Stew Leonard’s lettuce sales drop 11% during cyclospora outbreak, prompting promotion of ‘safer’ greenhouse greens

Lettuce sales at Stew Leonard’s dropped 11% this week amid the multi-state food poisoning outbreak caused by shredded iceberg lettuce – prompting the grocery store chain to stock up on greenhouse-grown lettuce as an alternative for concerned customers, The Post has learned.
As of Friday, the New York metro chain said it was cutting back on its orders of bagged lettuce from brands such as Andy Boy, Dole and Fresh Express, which carry a mix of greens that typically include iceberg lettuce – even though they have not been implicated in the cyclospora outbreak that has hit over 30 states.
CEO Stew Leonard Jr. is putting a folksy touch on his bid to recoup lost lettuce sales — putting up signs at his eight stores that will say, “My wife eats lettuce twice a day. I’m only buying greenhouse-grown lettuce, Stew.”
The move comes after the Food and Drug Administration warned consumers to avoid eating shredded iceberg lettuce from Mexico at Taco Bell locations in Indiana, Kentucky, Michigan, Ohio and West Virginia.
As the outbreak has dominated headlines this week — with some 7,000 infected people reporting explosive diarrhea, vomiting and bloating — consumers have avoided the lettuce aisle, industry experts say.
“People are calling in and reducing orders across the board because they think consumers won’t buy fresh produce,” Joelle Mosso of Western Growers, which represents produce growers in four states, told The Wall Street Journal.
In Michigan, which has seen the biggest cluster of cyclospora infections to date, authorities warned residents that bagged, prewashed salad kits were risky.
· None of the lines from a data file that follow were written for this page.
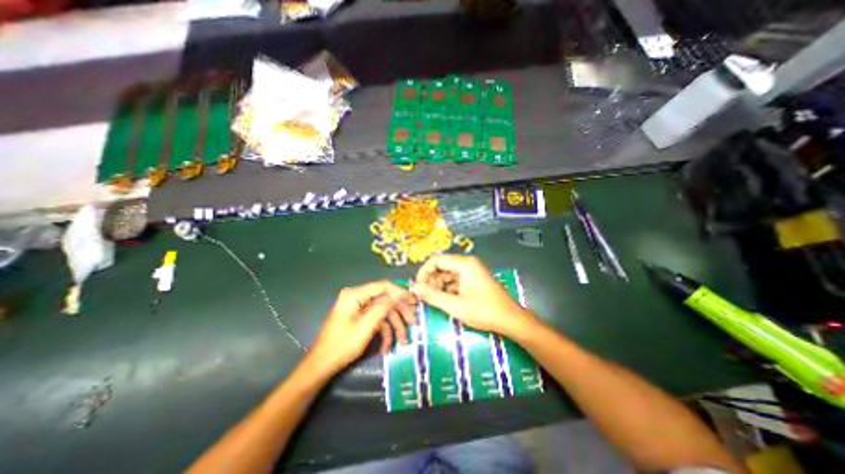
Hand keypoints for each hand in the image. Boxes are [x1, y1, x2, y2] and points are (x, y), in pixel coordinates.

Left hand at [309, 280, 417, 374]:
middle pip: (385, 299)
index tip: (414, 301)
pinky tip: (386, 347)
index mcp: (355, 295)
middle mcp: (357, 297)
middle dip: (400, 312)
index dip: (400, 292)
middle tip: (413, 322)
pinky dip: (383, 332)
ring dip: (394, 326)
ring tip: (403, 341)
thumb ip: (382, 308)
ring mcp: (359, 308)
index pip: (383, 286)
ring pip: (383, 311)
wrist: (321, 366)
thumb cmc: (341, 347)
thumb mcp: (365, 328)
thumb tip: (398, 294)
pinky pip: (376, 320)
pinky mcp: (360, 318)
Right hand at [411, 254, 533, 335]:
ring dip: (439, 285)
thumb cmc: (484, 311)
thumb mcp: (455, 306)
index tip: (417, 287)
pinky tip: (447, 300)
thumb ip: (432, 296)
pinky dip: (448, 288)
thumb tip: (414, 288)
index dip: (423, 272)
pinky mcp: (474, 279)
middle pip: (442, 266)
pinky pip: (456, 279)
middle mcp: (467, 263)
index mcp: (464, 264)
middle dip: (432, 280)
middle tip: (427, 296)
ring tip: (436, 300)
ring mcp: (472, 270)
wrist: (511, 319)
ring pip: (448, 273)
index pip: (436, 260)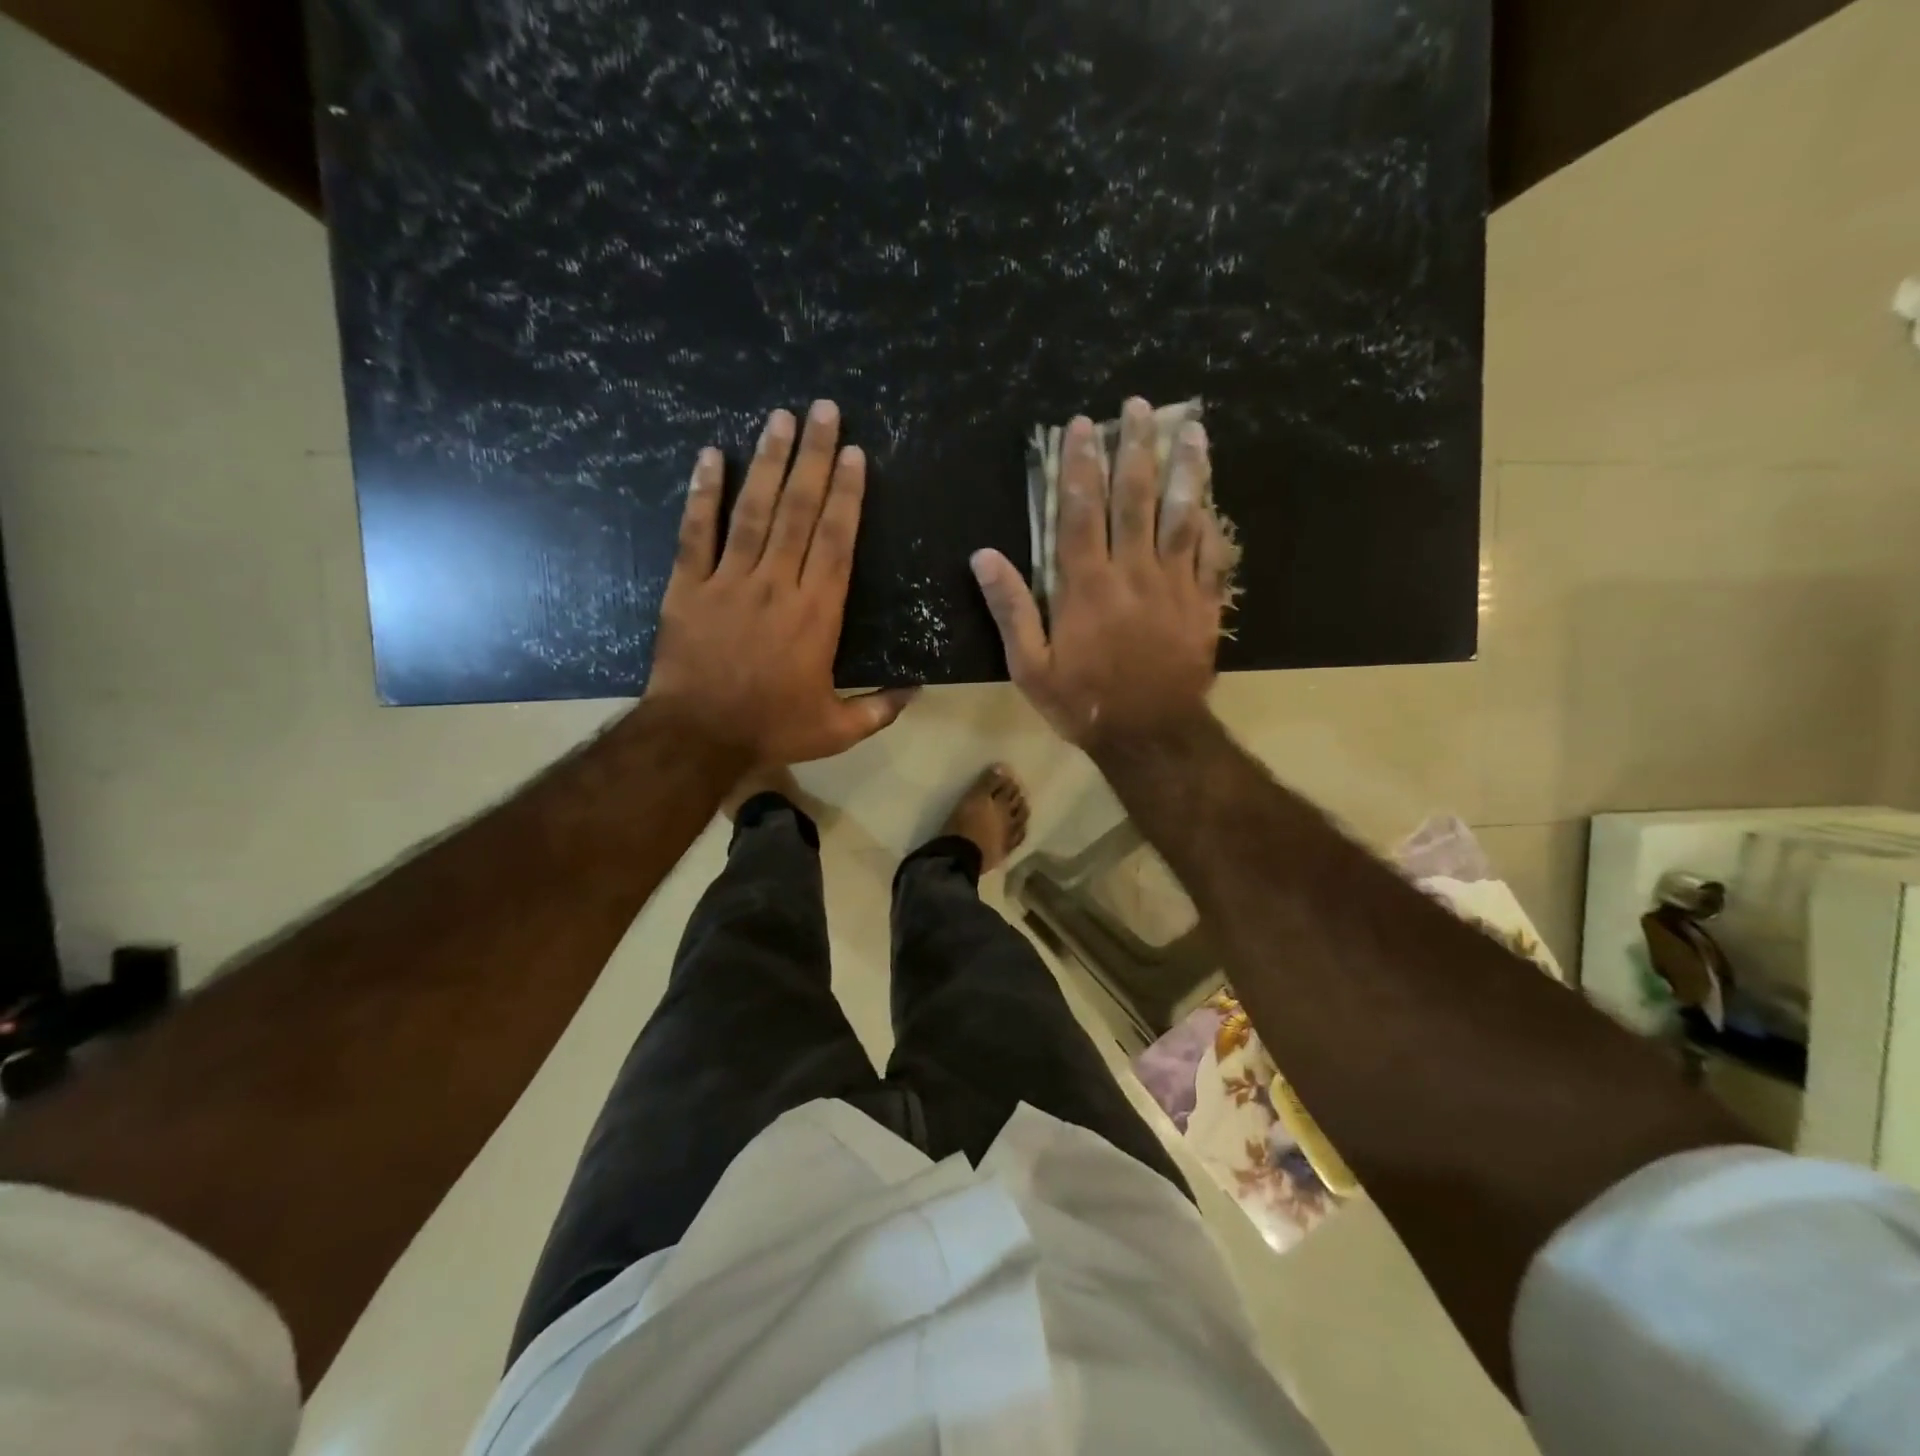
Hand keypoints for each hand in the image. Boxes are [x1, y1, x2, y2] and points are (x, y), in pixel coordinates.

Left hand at [646, 401, 913, 763]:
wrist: (697, 738)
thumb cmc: (770, 729)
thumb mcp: (837, 730)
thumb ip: (880, 708)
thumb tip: (919, 689)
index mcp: (816, 614)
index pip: (835, 541)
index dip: (847, 496)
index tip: (854, 454)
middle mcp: (776, 585)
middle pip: (797, 511)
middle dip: (814, 458)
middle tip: (823, 410)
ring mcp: (728, 581)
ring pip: (751, 511)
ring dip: (767, 461)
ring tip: (779, 417)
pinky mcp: (687, 586)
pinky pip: (695, 532)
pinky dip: (702, 494)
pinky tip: (709, 456)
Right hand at [970, 397, 1230, 752]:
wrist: (1151, 736)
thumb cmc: (1084, 703)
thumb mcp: (1030, 666)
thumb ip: (1011, 608)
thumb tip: (984, 556)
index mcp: (1087, 585)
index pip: (1081, 510)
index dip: (1079, 465)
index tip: (1080, 426)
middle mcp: (1133, 572)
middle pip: (1136, 498)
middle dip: (1135, 447)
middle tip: (1138, 406)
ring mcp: (1175, 585)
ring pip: (1183, 514)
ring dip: (1185, 468)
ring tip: (1191, 427)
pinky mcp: (1204, 604)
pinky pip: (1213, 554)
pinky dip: (1214, 522)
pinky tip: (1214, 495)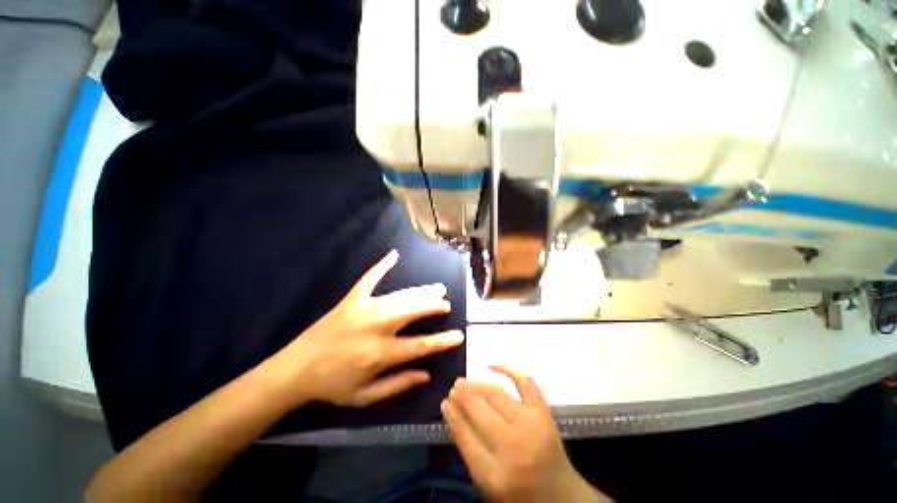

The state health department said buying heads of lettuce and removing the outer leaves was safer.
Leonard’s greenhouse-grown lettuce comes from Little Leaf Farms, which markets its process as “hands-free growing” that relies on rainwater. His stores also sell a private-label package called Stew Leonard’s Organic Greenhouse-Grown Greenleaf Crunch, which is harvested in the Hudson Valley, according to the grocer.
Leonard believes greenhouse-grown produce is now a safer bet than mass-produced greens grown in fields since they don’t rely on water irrigation systems that could be infected with human feces, which has been blamed for the parasitic outbreak.
The FDA has not identified the supplier of the lettuce behind the outbreak, but the Washington Post reported Thursday it is Taylor Farms of Salinas, Calif.
The massive produce grower and processor did not return a request for comment.
On Thursday, Leonard was still weighing whether to promote greenhouse-grown brands in his store, concerned that it “might scare people,” he told The Post.
By Friday, he had made up his mind to promote the greenhouse-grown produce.
“Our lettuce sales continue to be negative today,” he said.